Além de manifestantes, ambulantes aproveitaram os protestos para vender de tudo um pouco: pipoca, churrasquinho, açaí, camisetas e adereços estampados com o rosto de políticos. A permanência dos vendedores era permitida, mas, em alguns momentos, os ambulantes entraram em conflito com servidores da Agefis. Pela manhã, fiscais do órgão ordenaram que eles desmontassem as barracas de comida e bebida acomodadas nas calçadas dos ministérios. Segundo o auditor fiscal Roberto Coelho, após serem encontradas facas e garrafas de bebidas alcoólicas em alguns dos quiosques, a permanência deles acabou proibida.

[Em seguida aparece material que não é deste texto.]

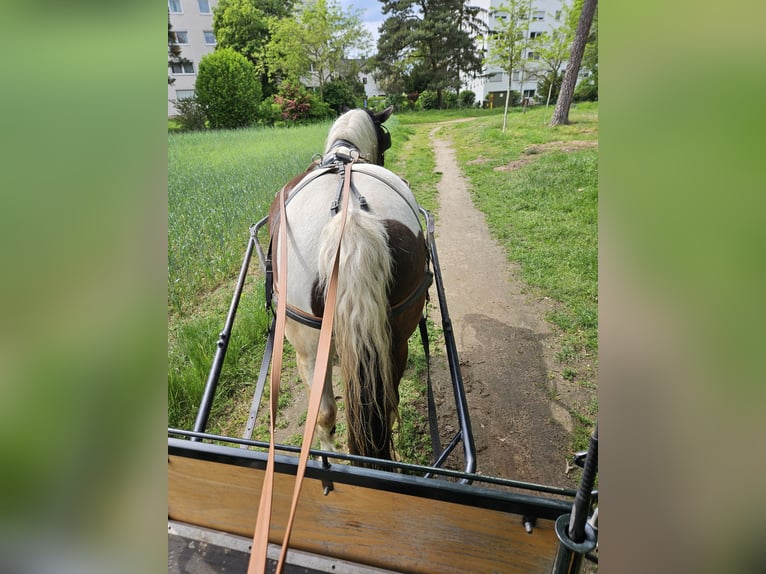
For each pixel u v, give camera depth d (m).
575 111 15.41
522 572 1.23
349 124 3.11
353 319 1.53
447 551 1.27
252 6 28.19
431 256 2.71
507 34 13.78
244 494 1.39
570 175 7.93
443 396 3.16
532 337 3.74
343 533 1.35
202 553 1.33
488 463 2.63
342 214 1.62
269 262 2.18
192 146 13.45
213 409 3.11
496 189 7.86
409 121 22.58
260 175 8.62
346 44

O incidente aconteceu no lado pró-impeachment, onde havia cerca de 50 barracas. Revoltados com a decisão, os ambulantes reclamaram que a Agefis esperou que montassem as estruturas para, depois, vetar a permanência no local. O vendedor Edson Monteiro, 39 anos, estava no local desde a noite passada e criticou a situação. “Isso é errado. Estamos apenas fazendo o nosso trabalho, e eles não estão deixando”, reclamou.

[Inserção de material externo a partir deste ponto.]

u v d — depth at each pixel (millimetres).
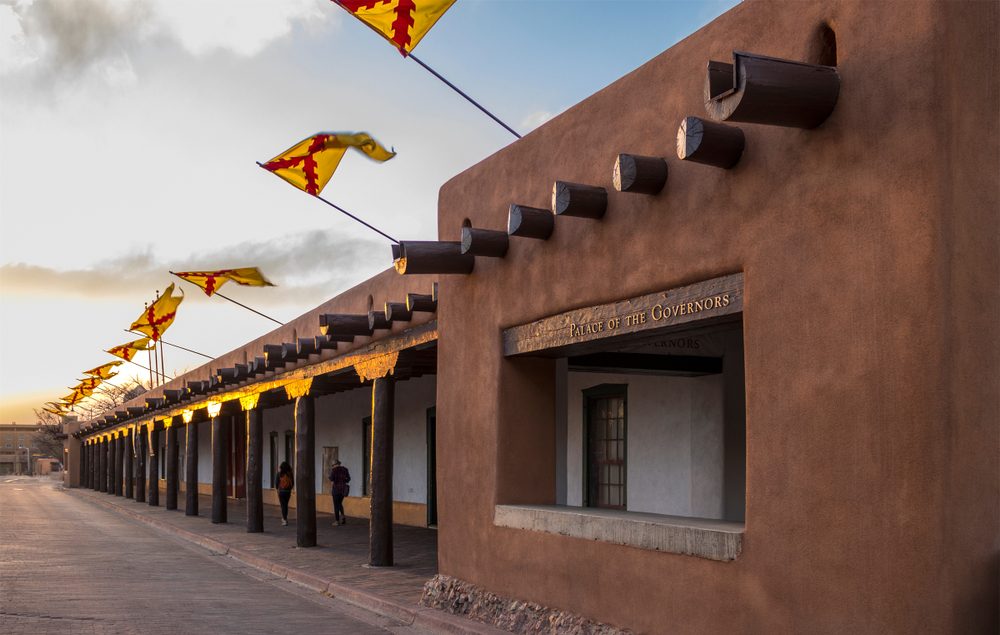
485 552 10008
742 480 13344
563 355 9836
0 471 167875
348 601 12109
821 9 6043
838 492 5770
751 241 6551
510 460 9906
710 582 6770
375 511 14648
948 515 5156
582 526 8344
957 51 5324
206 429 45219
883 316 5539
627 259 7898
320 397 29594
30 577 14109
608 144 8305
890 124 5531
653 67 7734
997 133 5496
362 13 9578
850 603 5652
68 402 63844
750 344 6516
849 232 5773
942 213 5258
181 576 14688
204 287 21109
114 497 44812
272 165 13039
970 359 5297
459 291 10906
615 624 7828
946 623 5117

Mesmo assim, muitos conseguiram seguir com as vendas. A estudante Gabriela Sousa dos Santos, 23, apostou em camisetas e bandeiras na esperança de arrecadar dinheiro para pagar a faculdade de fisioterapia. A maioria dos produtos era encalhe da Copa do Mundo, mas ela investiu em confecções próprias para a ocasião. Na pequena barraca, cada camiseta estampada com os dizeres “Impeachment Já” ou “Fora Dilma” custava R$ 10, enquanto as bandeiras saíam por R$ 20. “Temos de vender, porque são nesses momentos que podemos trabalhar um pouco mais e ganhar dinheiro”, reforçou. Nas três primeiras horas, a estudante não havia vendido nada.

 

Sucesso

Ricardo Andrade, 53 anos, também acredita que bandeiras, camisetas e apitos chamariam a atenção dos manifestantes e garantiriam uma renda extra no fim do dia. Assíduo em atos públicos, o autônomo foi a todos os protestos mais recentes. Ontem, levou para a Esplanada 20 bandeiras, que vendeu a R$ 25 cada uma. “Quero mais é que fique essa briga aí. É muito melhor para o trabalhador autônomo, que tem de correr atrás de qualquer jeito, independentemente de governo.”

Os bolos no pote de Naide de Lima, 54, fizeram sucesso na primeira votação. Na ocasião, ela vendeu 33. Ontem, levou 28 e, no meio da tarde, havia negociado 10. “Temos de aproveitar ao máximo esses eventos para vender.” A moradora do Gama conta que sempre vende bolos em uma faculdade, mas as vendas, geralmente, não ultrapassam 10 potes por dia. “O que vendo aqui é até pouco, mas qualquer dinheiro sempre acaba ajudando”, concluiu.